◆ EXPLORE THE MATERIAL ◆
(1) From the knight-path thread below, list every move offset that the answer's code loops over, written as coordinate pairs.
(2) Summarize the knight-path thread below in two sentences.
(3) Carry the knight-path thread below forward from its final line.

── SOURCE PASSAGE

Number of shortest paths

Question

Here is the problem:

Given the input n = 4 x = 5, we must imagine a chessboard that is 4 squares across (x-axis) and 5 squares tall (y-axis). (This input changes, all the up to n = 200 x = 200)

Then, we are asked to determine the minimum shortest path from the bottom left square on the board to the top right square on the board for the Knight (the Knight can move 2 spaces on one axis, then 1 space on the other axis).

My current ideas:

Use a 2d array to store all the possible moves, perform breadth-first search(BFS) on the 2d array to find the shortest path.

Floyd-Warshall shortest path algorithm.

Create an adjacency list and perform BFS on that (but I think this would be inefficient).

To be honest though I don't really have a solid grasp on the logic.

Can anyone help me with psuedocode, python code, or even just a logical walk-through of the problem?

Answer 1

BFS is efficient enough for this problem as it's complexity is O(n*x) since you explore each cell only one time. For keeping the number of shortest paths, you just have to keep an auxiliary array to save them.

You can also use A* to solve this faster but it's not necessary in this case because it is a programming contest problem.

dist = {}
ways = {}

def bfs():
    start = 1,1
    goal = 6,6

    queue = [start]
    dist[start] = 0
    ways[start] = 1

    while len(queue):
        cur = queue[0]
        queue.pop(0)
        if cur == goal:
            print "reached goal in %d moves and %d ways"%(dist[cur],ways[cur])
            return

        for move in [ (1,2),(2,1),(-1,-2),(-2,-1),(1,-2),(-1,2),(-2,1),(2,-1) ]:
            next_pos = cur[0]+move[0], cur[1]+move[1]
            if next_pos[0] > goal[0] or next_pos[1] > goal[1] or next_pos[0] < 1 or next_pos[1] < 1:
                continue
            if next_pos in dist and dist[next_pos] == dist[cur]+1:
                ways[next_pos] += ways[cur]
            if next_pos not in dist:
                dist[next_pos] = dist[cur]+1
                ways[next_pos] = ways[cur]
                queue.append(next_pos)

bfs()

────
── COLLECTED MATERIAL

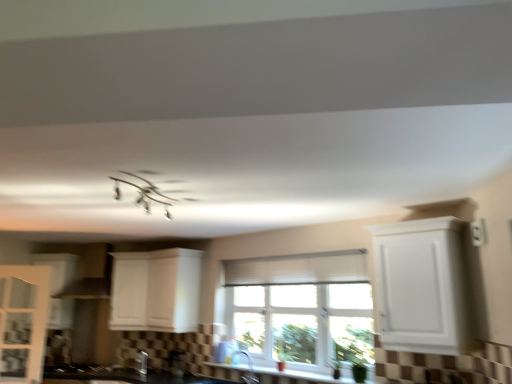
At what (x,y) coordinates should I click in order to perform the action: click on free point in front of satin silver toaster at lower center, the 2th appliance from the right. Please return your answer as a coordinate pair (x, y). This screenshot has width=512, height=384. Looking at the image, I should click on (137, 377).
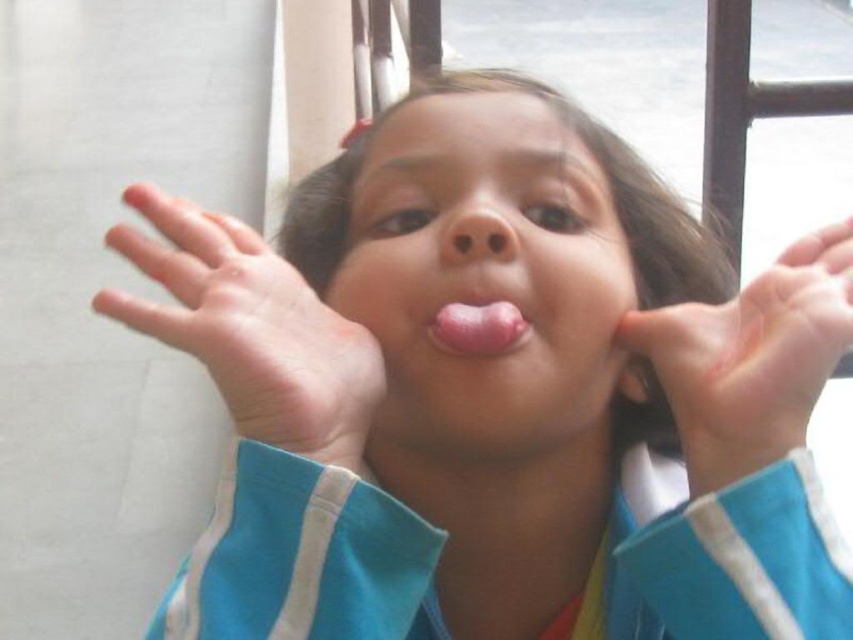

────

◆ RESPONSES BY TASK ◆
(1) (1,2), (2,1), (-1,-2), (-2,-1), (1,-2), (-1,2), (-2,1), (2,-1)

(2) The question asks how to find the shortest path for a knight from the bottom-left square to the top-right square of a board up to 200 by 200 squares, and it considers breadth-first search, Floyd-Warshall, or BFS on an adjacency list. The answer says BFS is efficient enough at O(n*x), since each cell is explored once, and that an auxiliary array can count the shortest paths, which its Python code demonstrates.

(3)
Output

reached goal in 4 moves and 4 ways

Note that the number of ways to reach the goal can get exponentially big

Answer 2

I suggest:

1. Use BFS backwards from the target location to calculate (in just O(nx) total time) the minimum distance to the target (x, n) in knight's moves from each other square. For each starting square (i, j), store this distance in d[i][j].
2. Calculate c[i][j], the number of minimum-length paths starting at (i, j) and ending at the target (x, n), recursively as follows:
   • c[x][n] = 1
   • c[i][j] = the sum of c[p][q] over all (p, q) such that both
     • (p, q) is a knight's-move-neighbour of (i, j), and
     • d[p][q] = d[i][j]-1.

Use memoisation in step 2 to keep the recursion from taking exponential time. Alternatively, you can compute c[][] bottom-up with a slightly modified second BFS (also backwards) as follows:

c = x by n array with each entry initially 0;
seen = x by n array with each entry initially 0;
s = createQueue();
push(s, (x, n));

while (notEmpty(s)) {
    (i, j) = pop(s);
    for (each location (p, q) that is a knight's-move-neighbour of (i, j) {
        if (d[p][q] == d[i][j] + 1) {
            c[p][q] = c[p][q] + c[i][j];
            if (seen[p][q] == 0) {
                push(s, (p, q));
                seen[p][q] = 1;
            }
        }
    }
}

The idea here is to always compute c[][] values for all positions having some given distance from the target before computing any c[][] value for a position having a larger distance, as the latter depend on the former.

The length of a shortest path will be d[1][1], and the number of such shortest paths will be c[1][1]. Total computation time is O(nx), which is clearly best-possible in an asymptotic sense.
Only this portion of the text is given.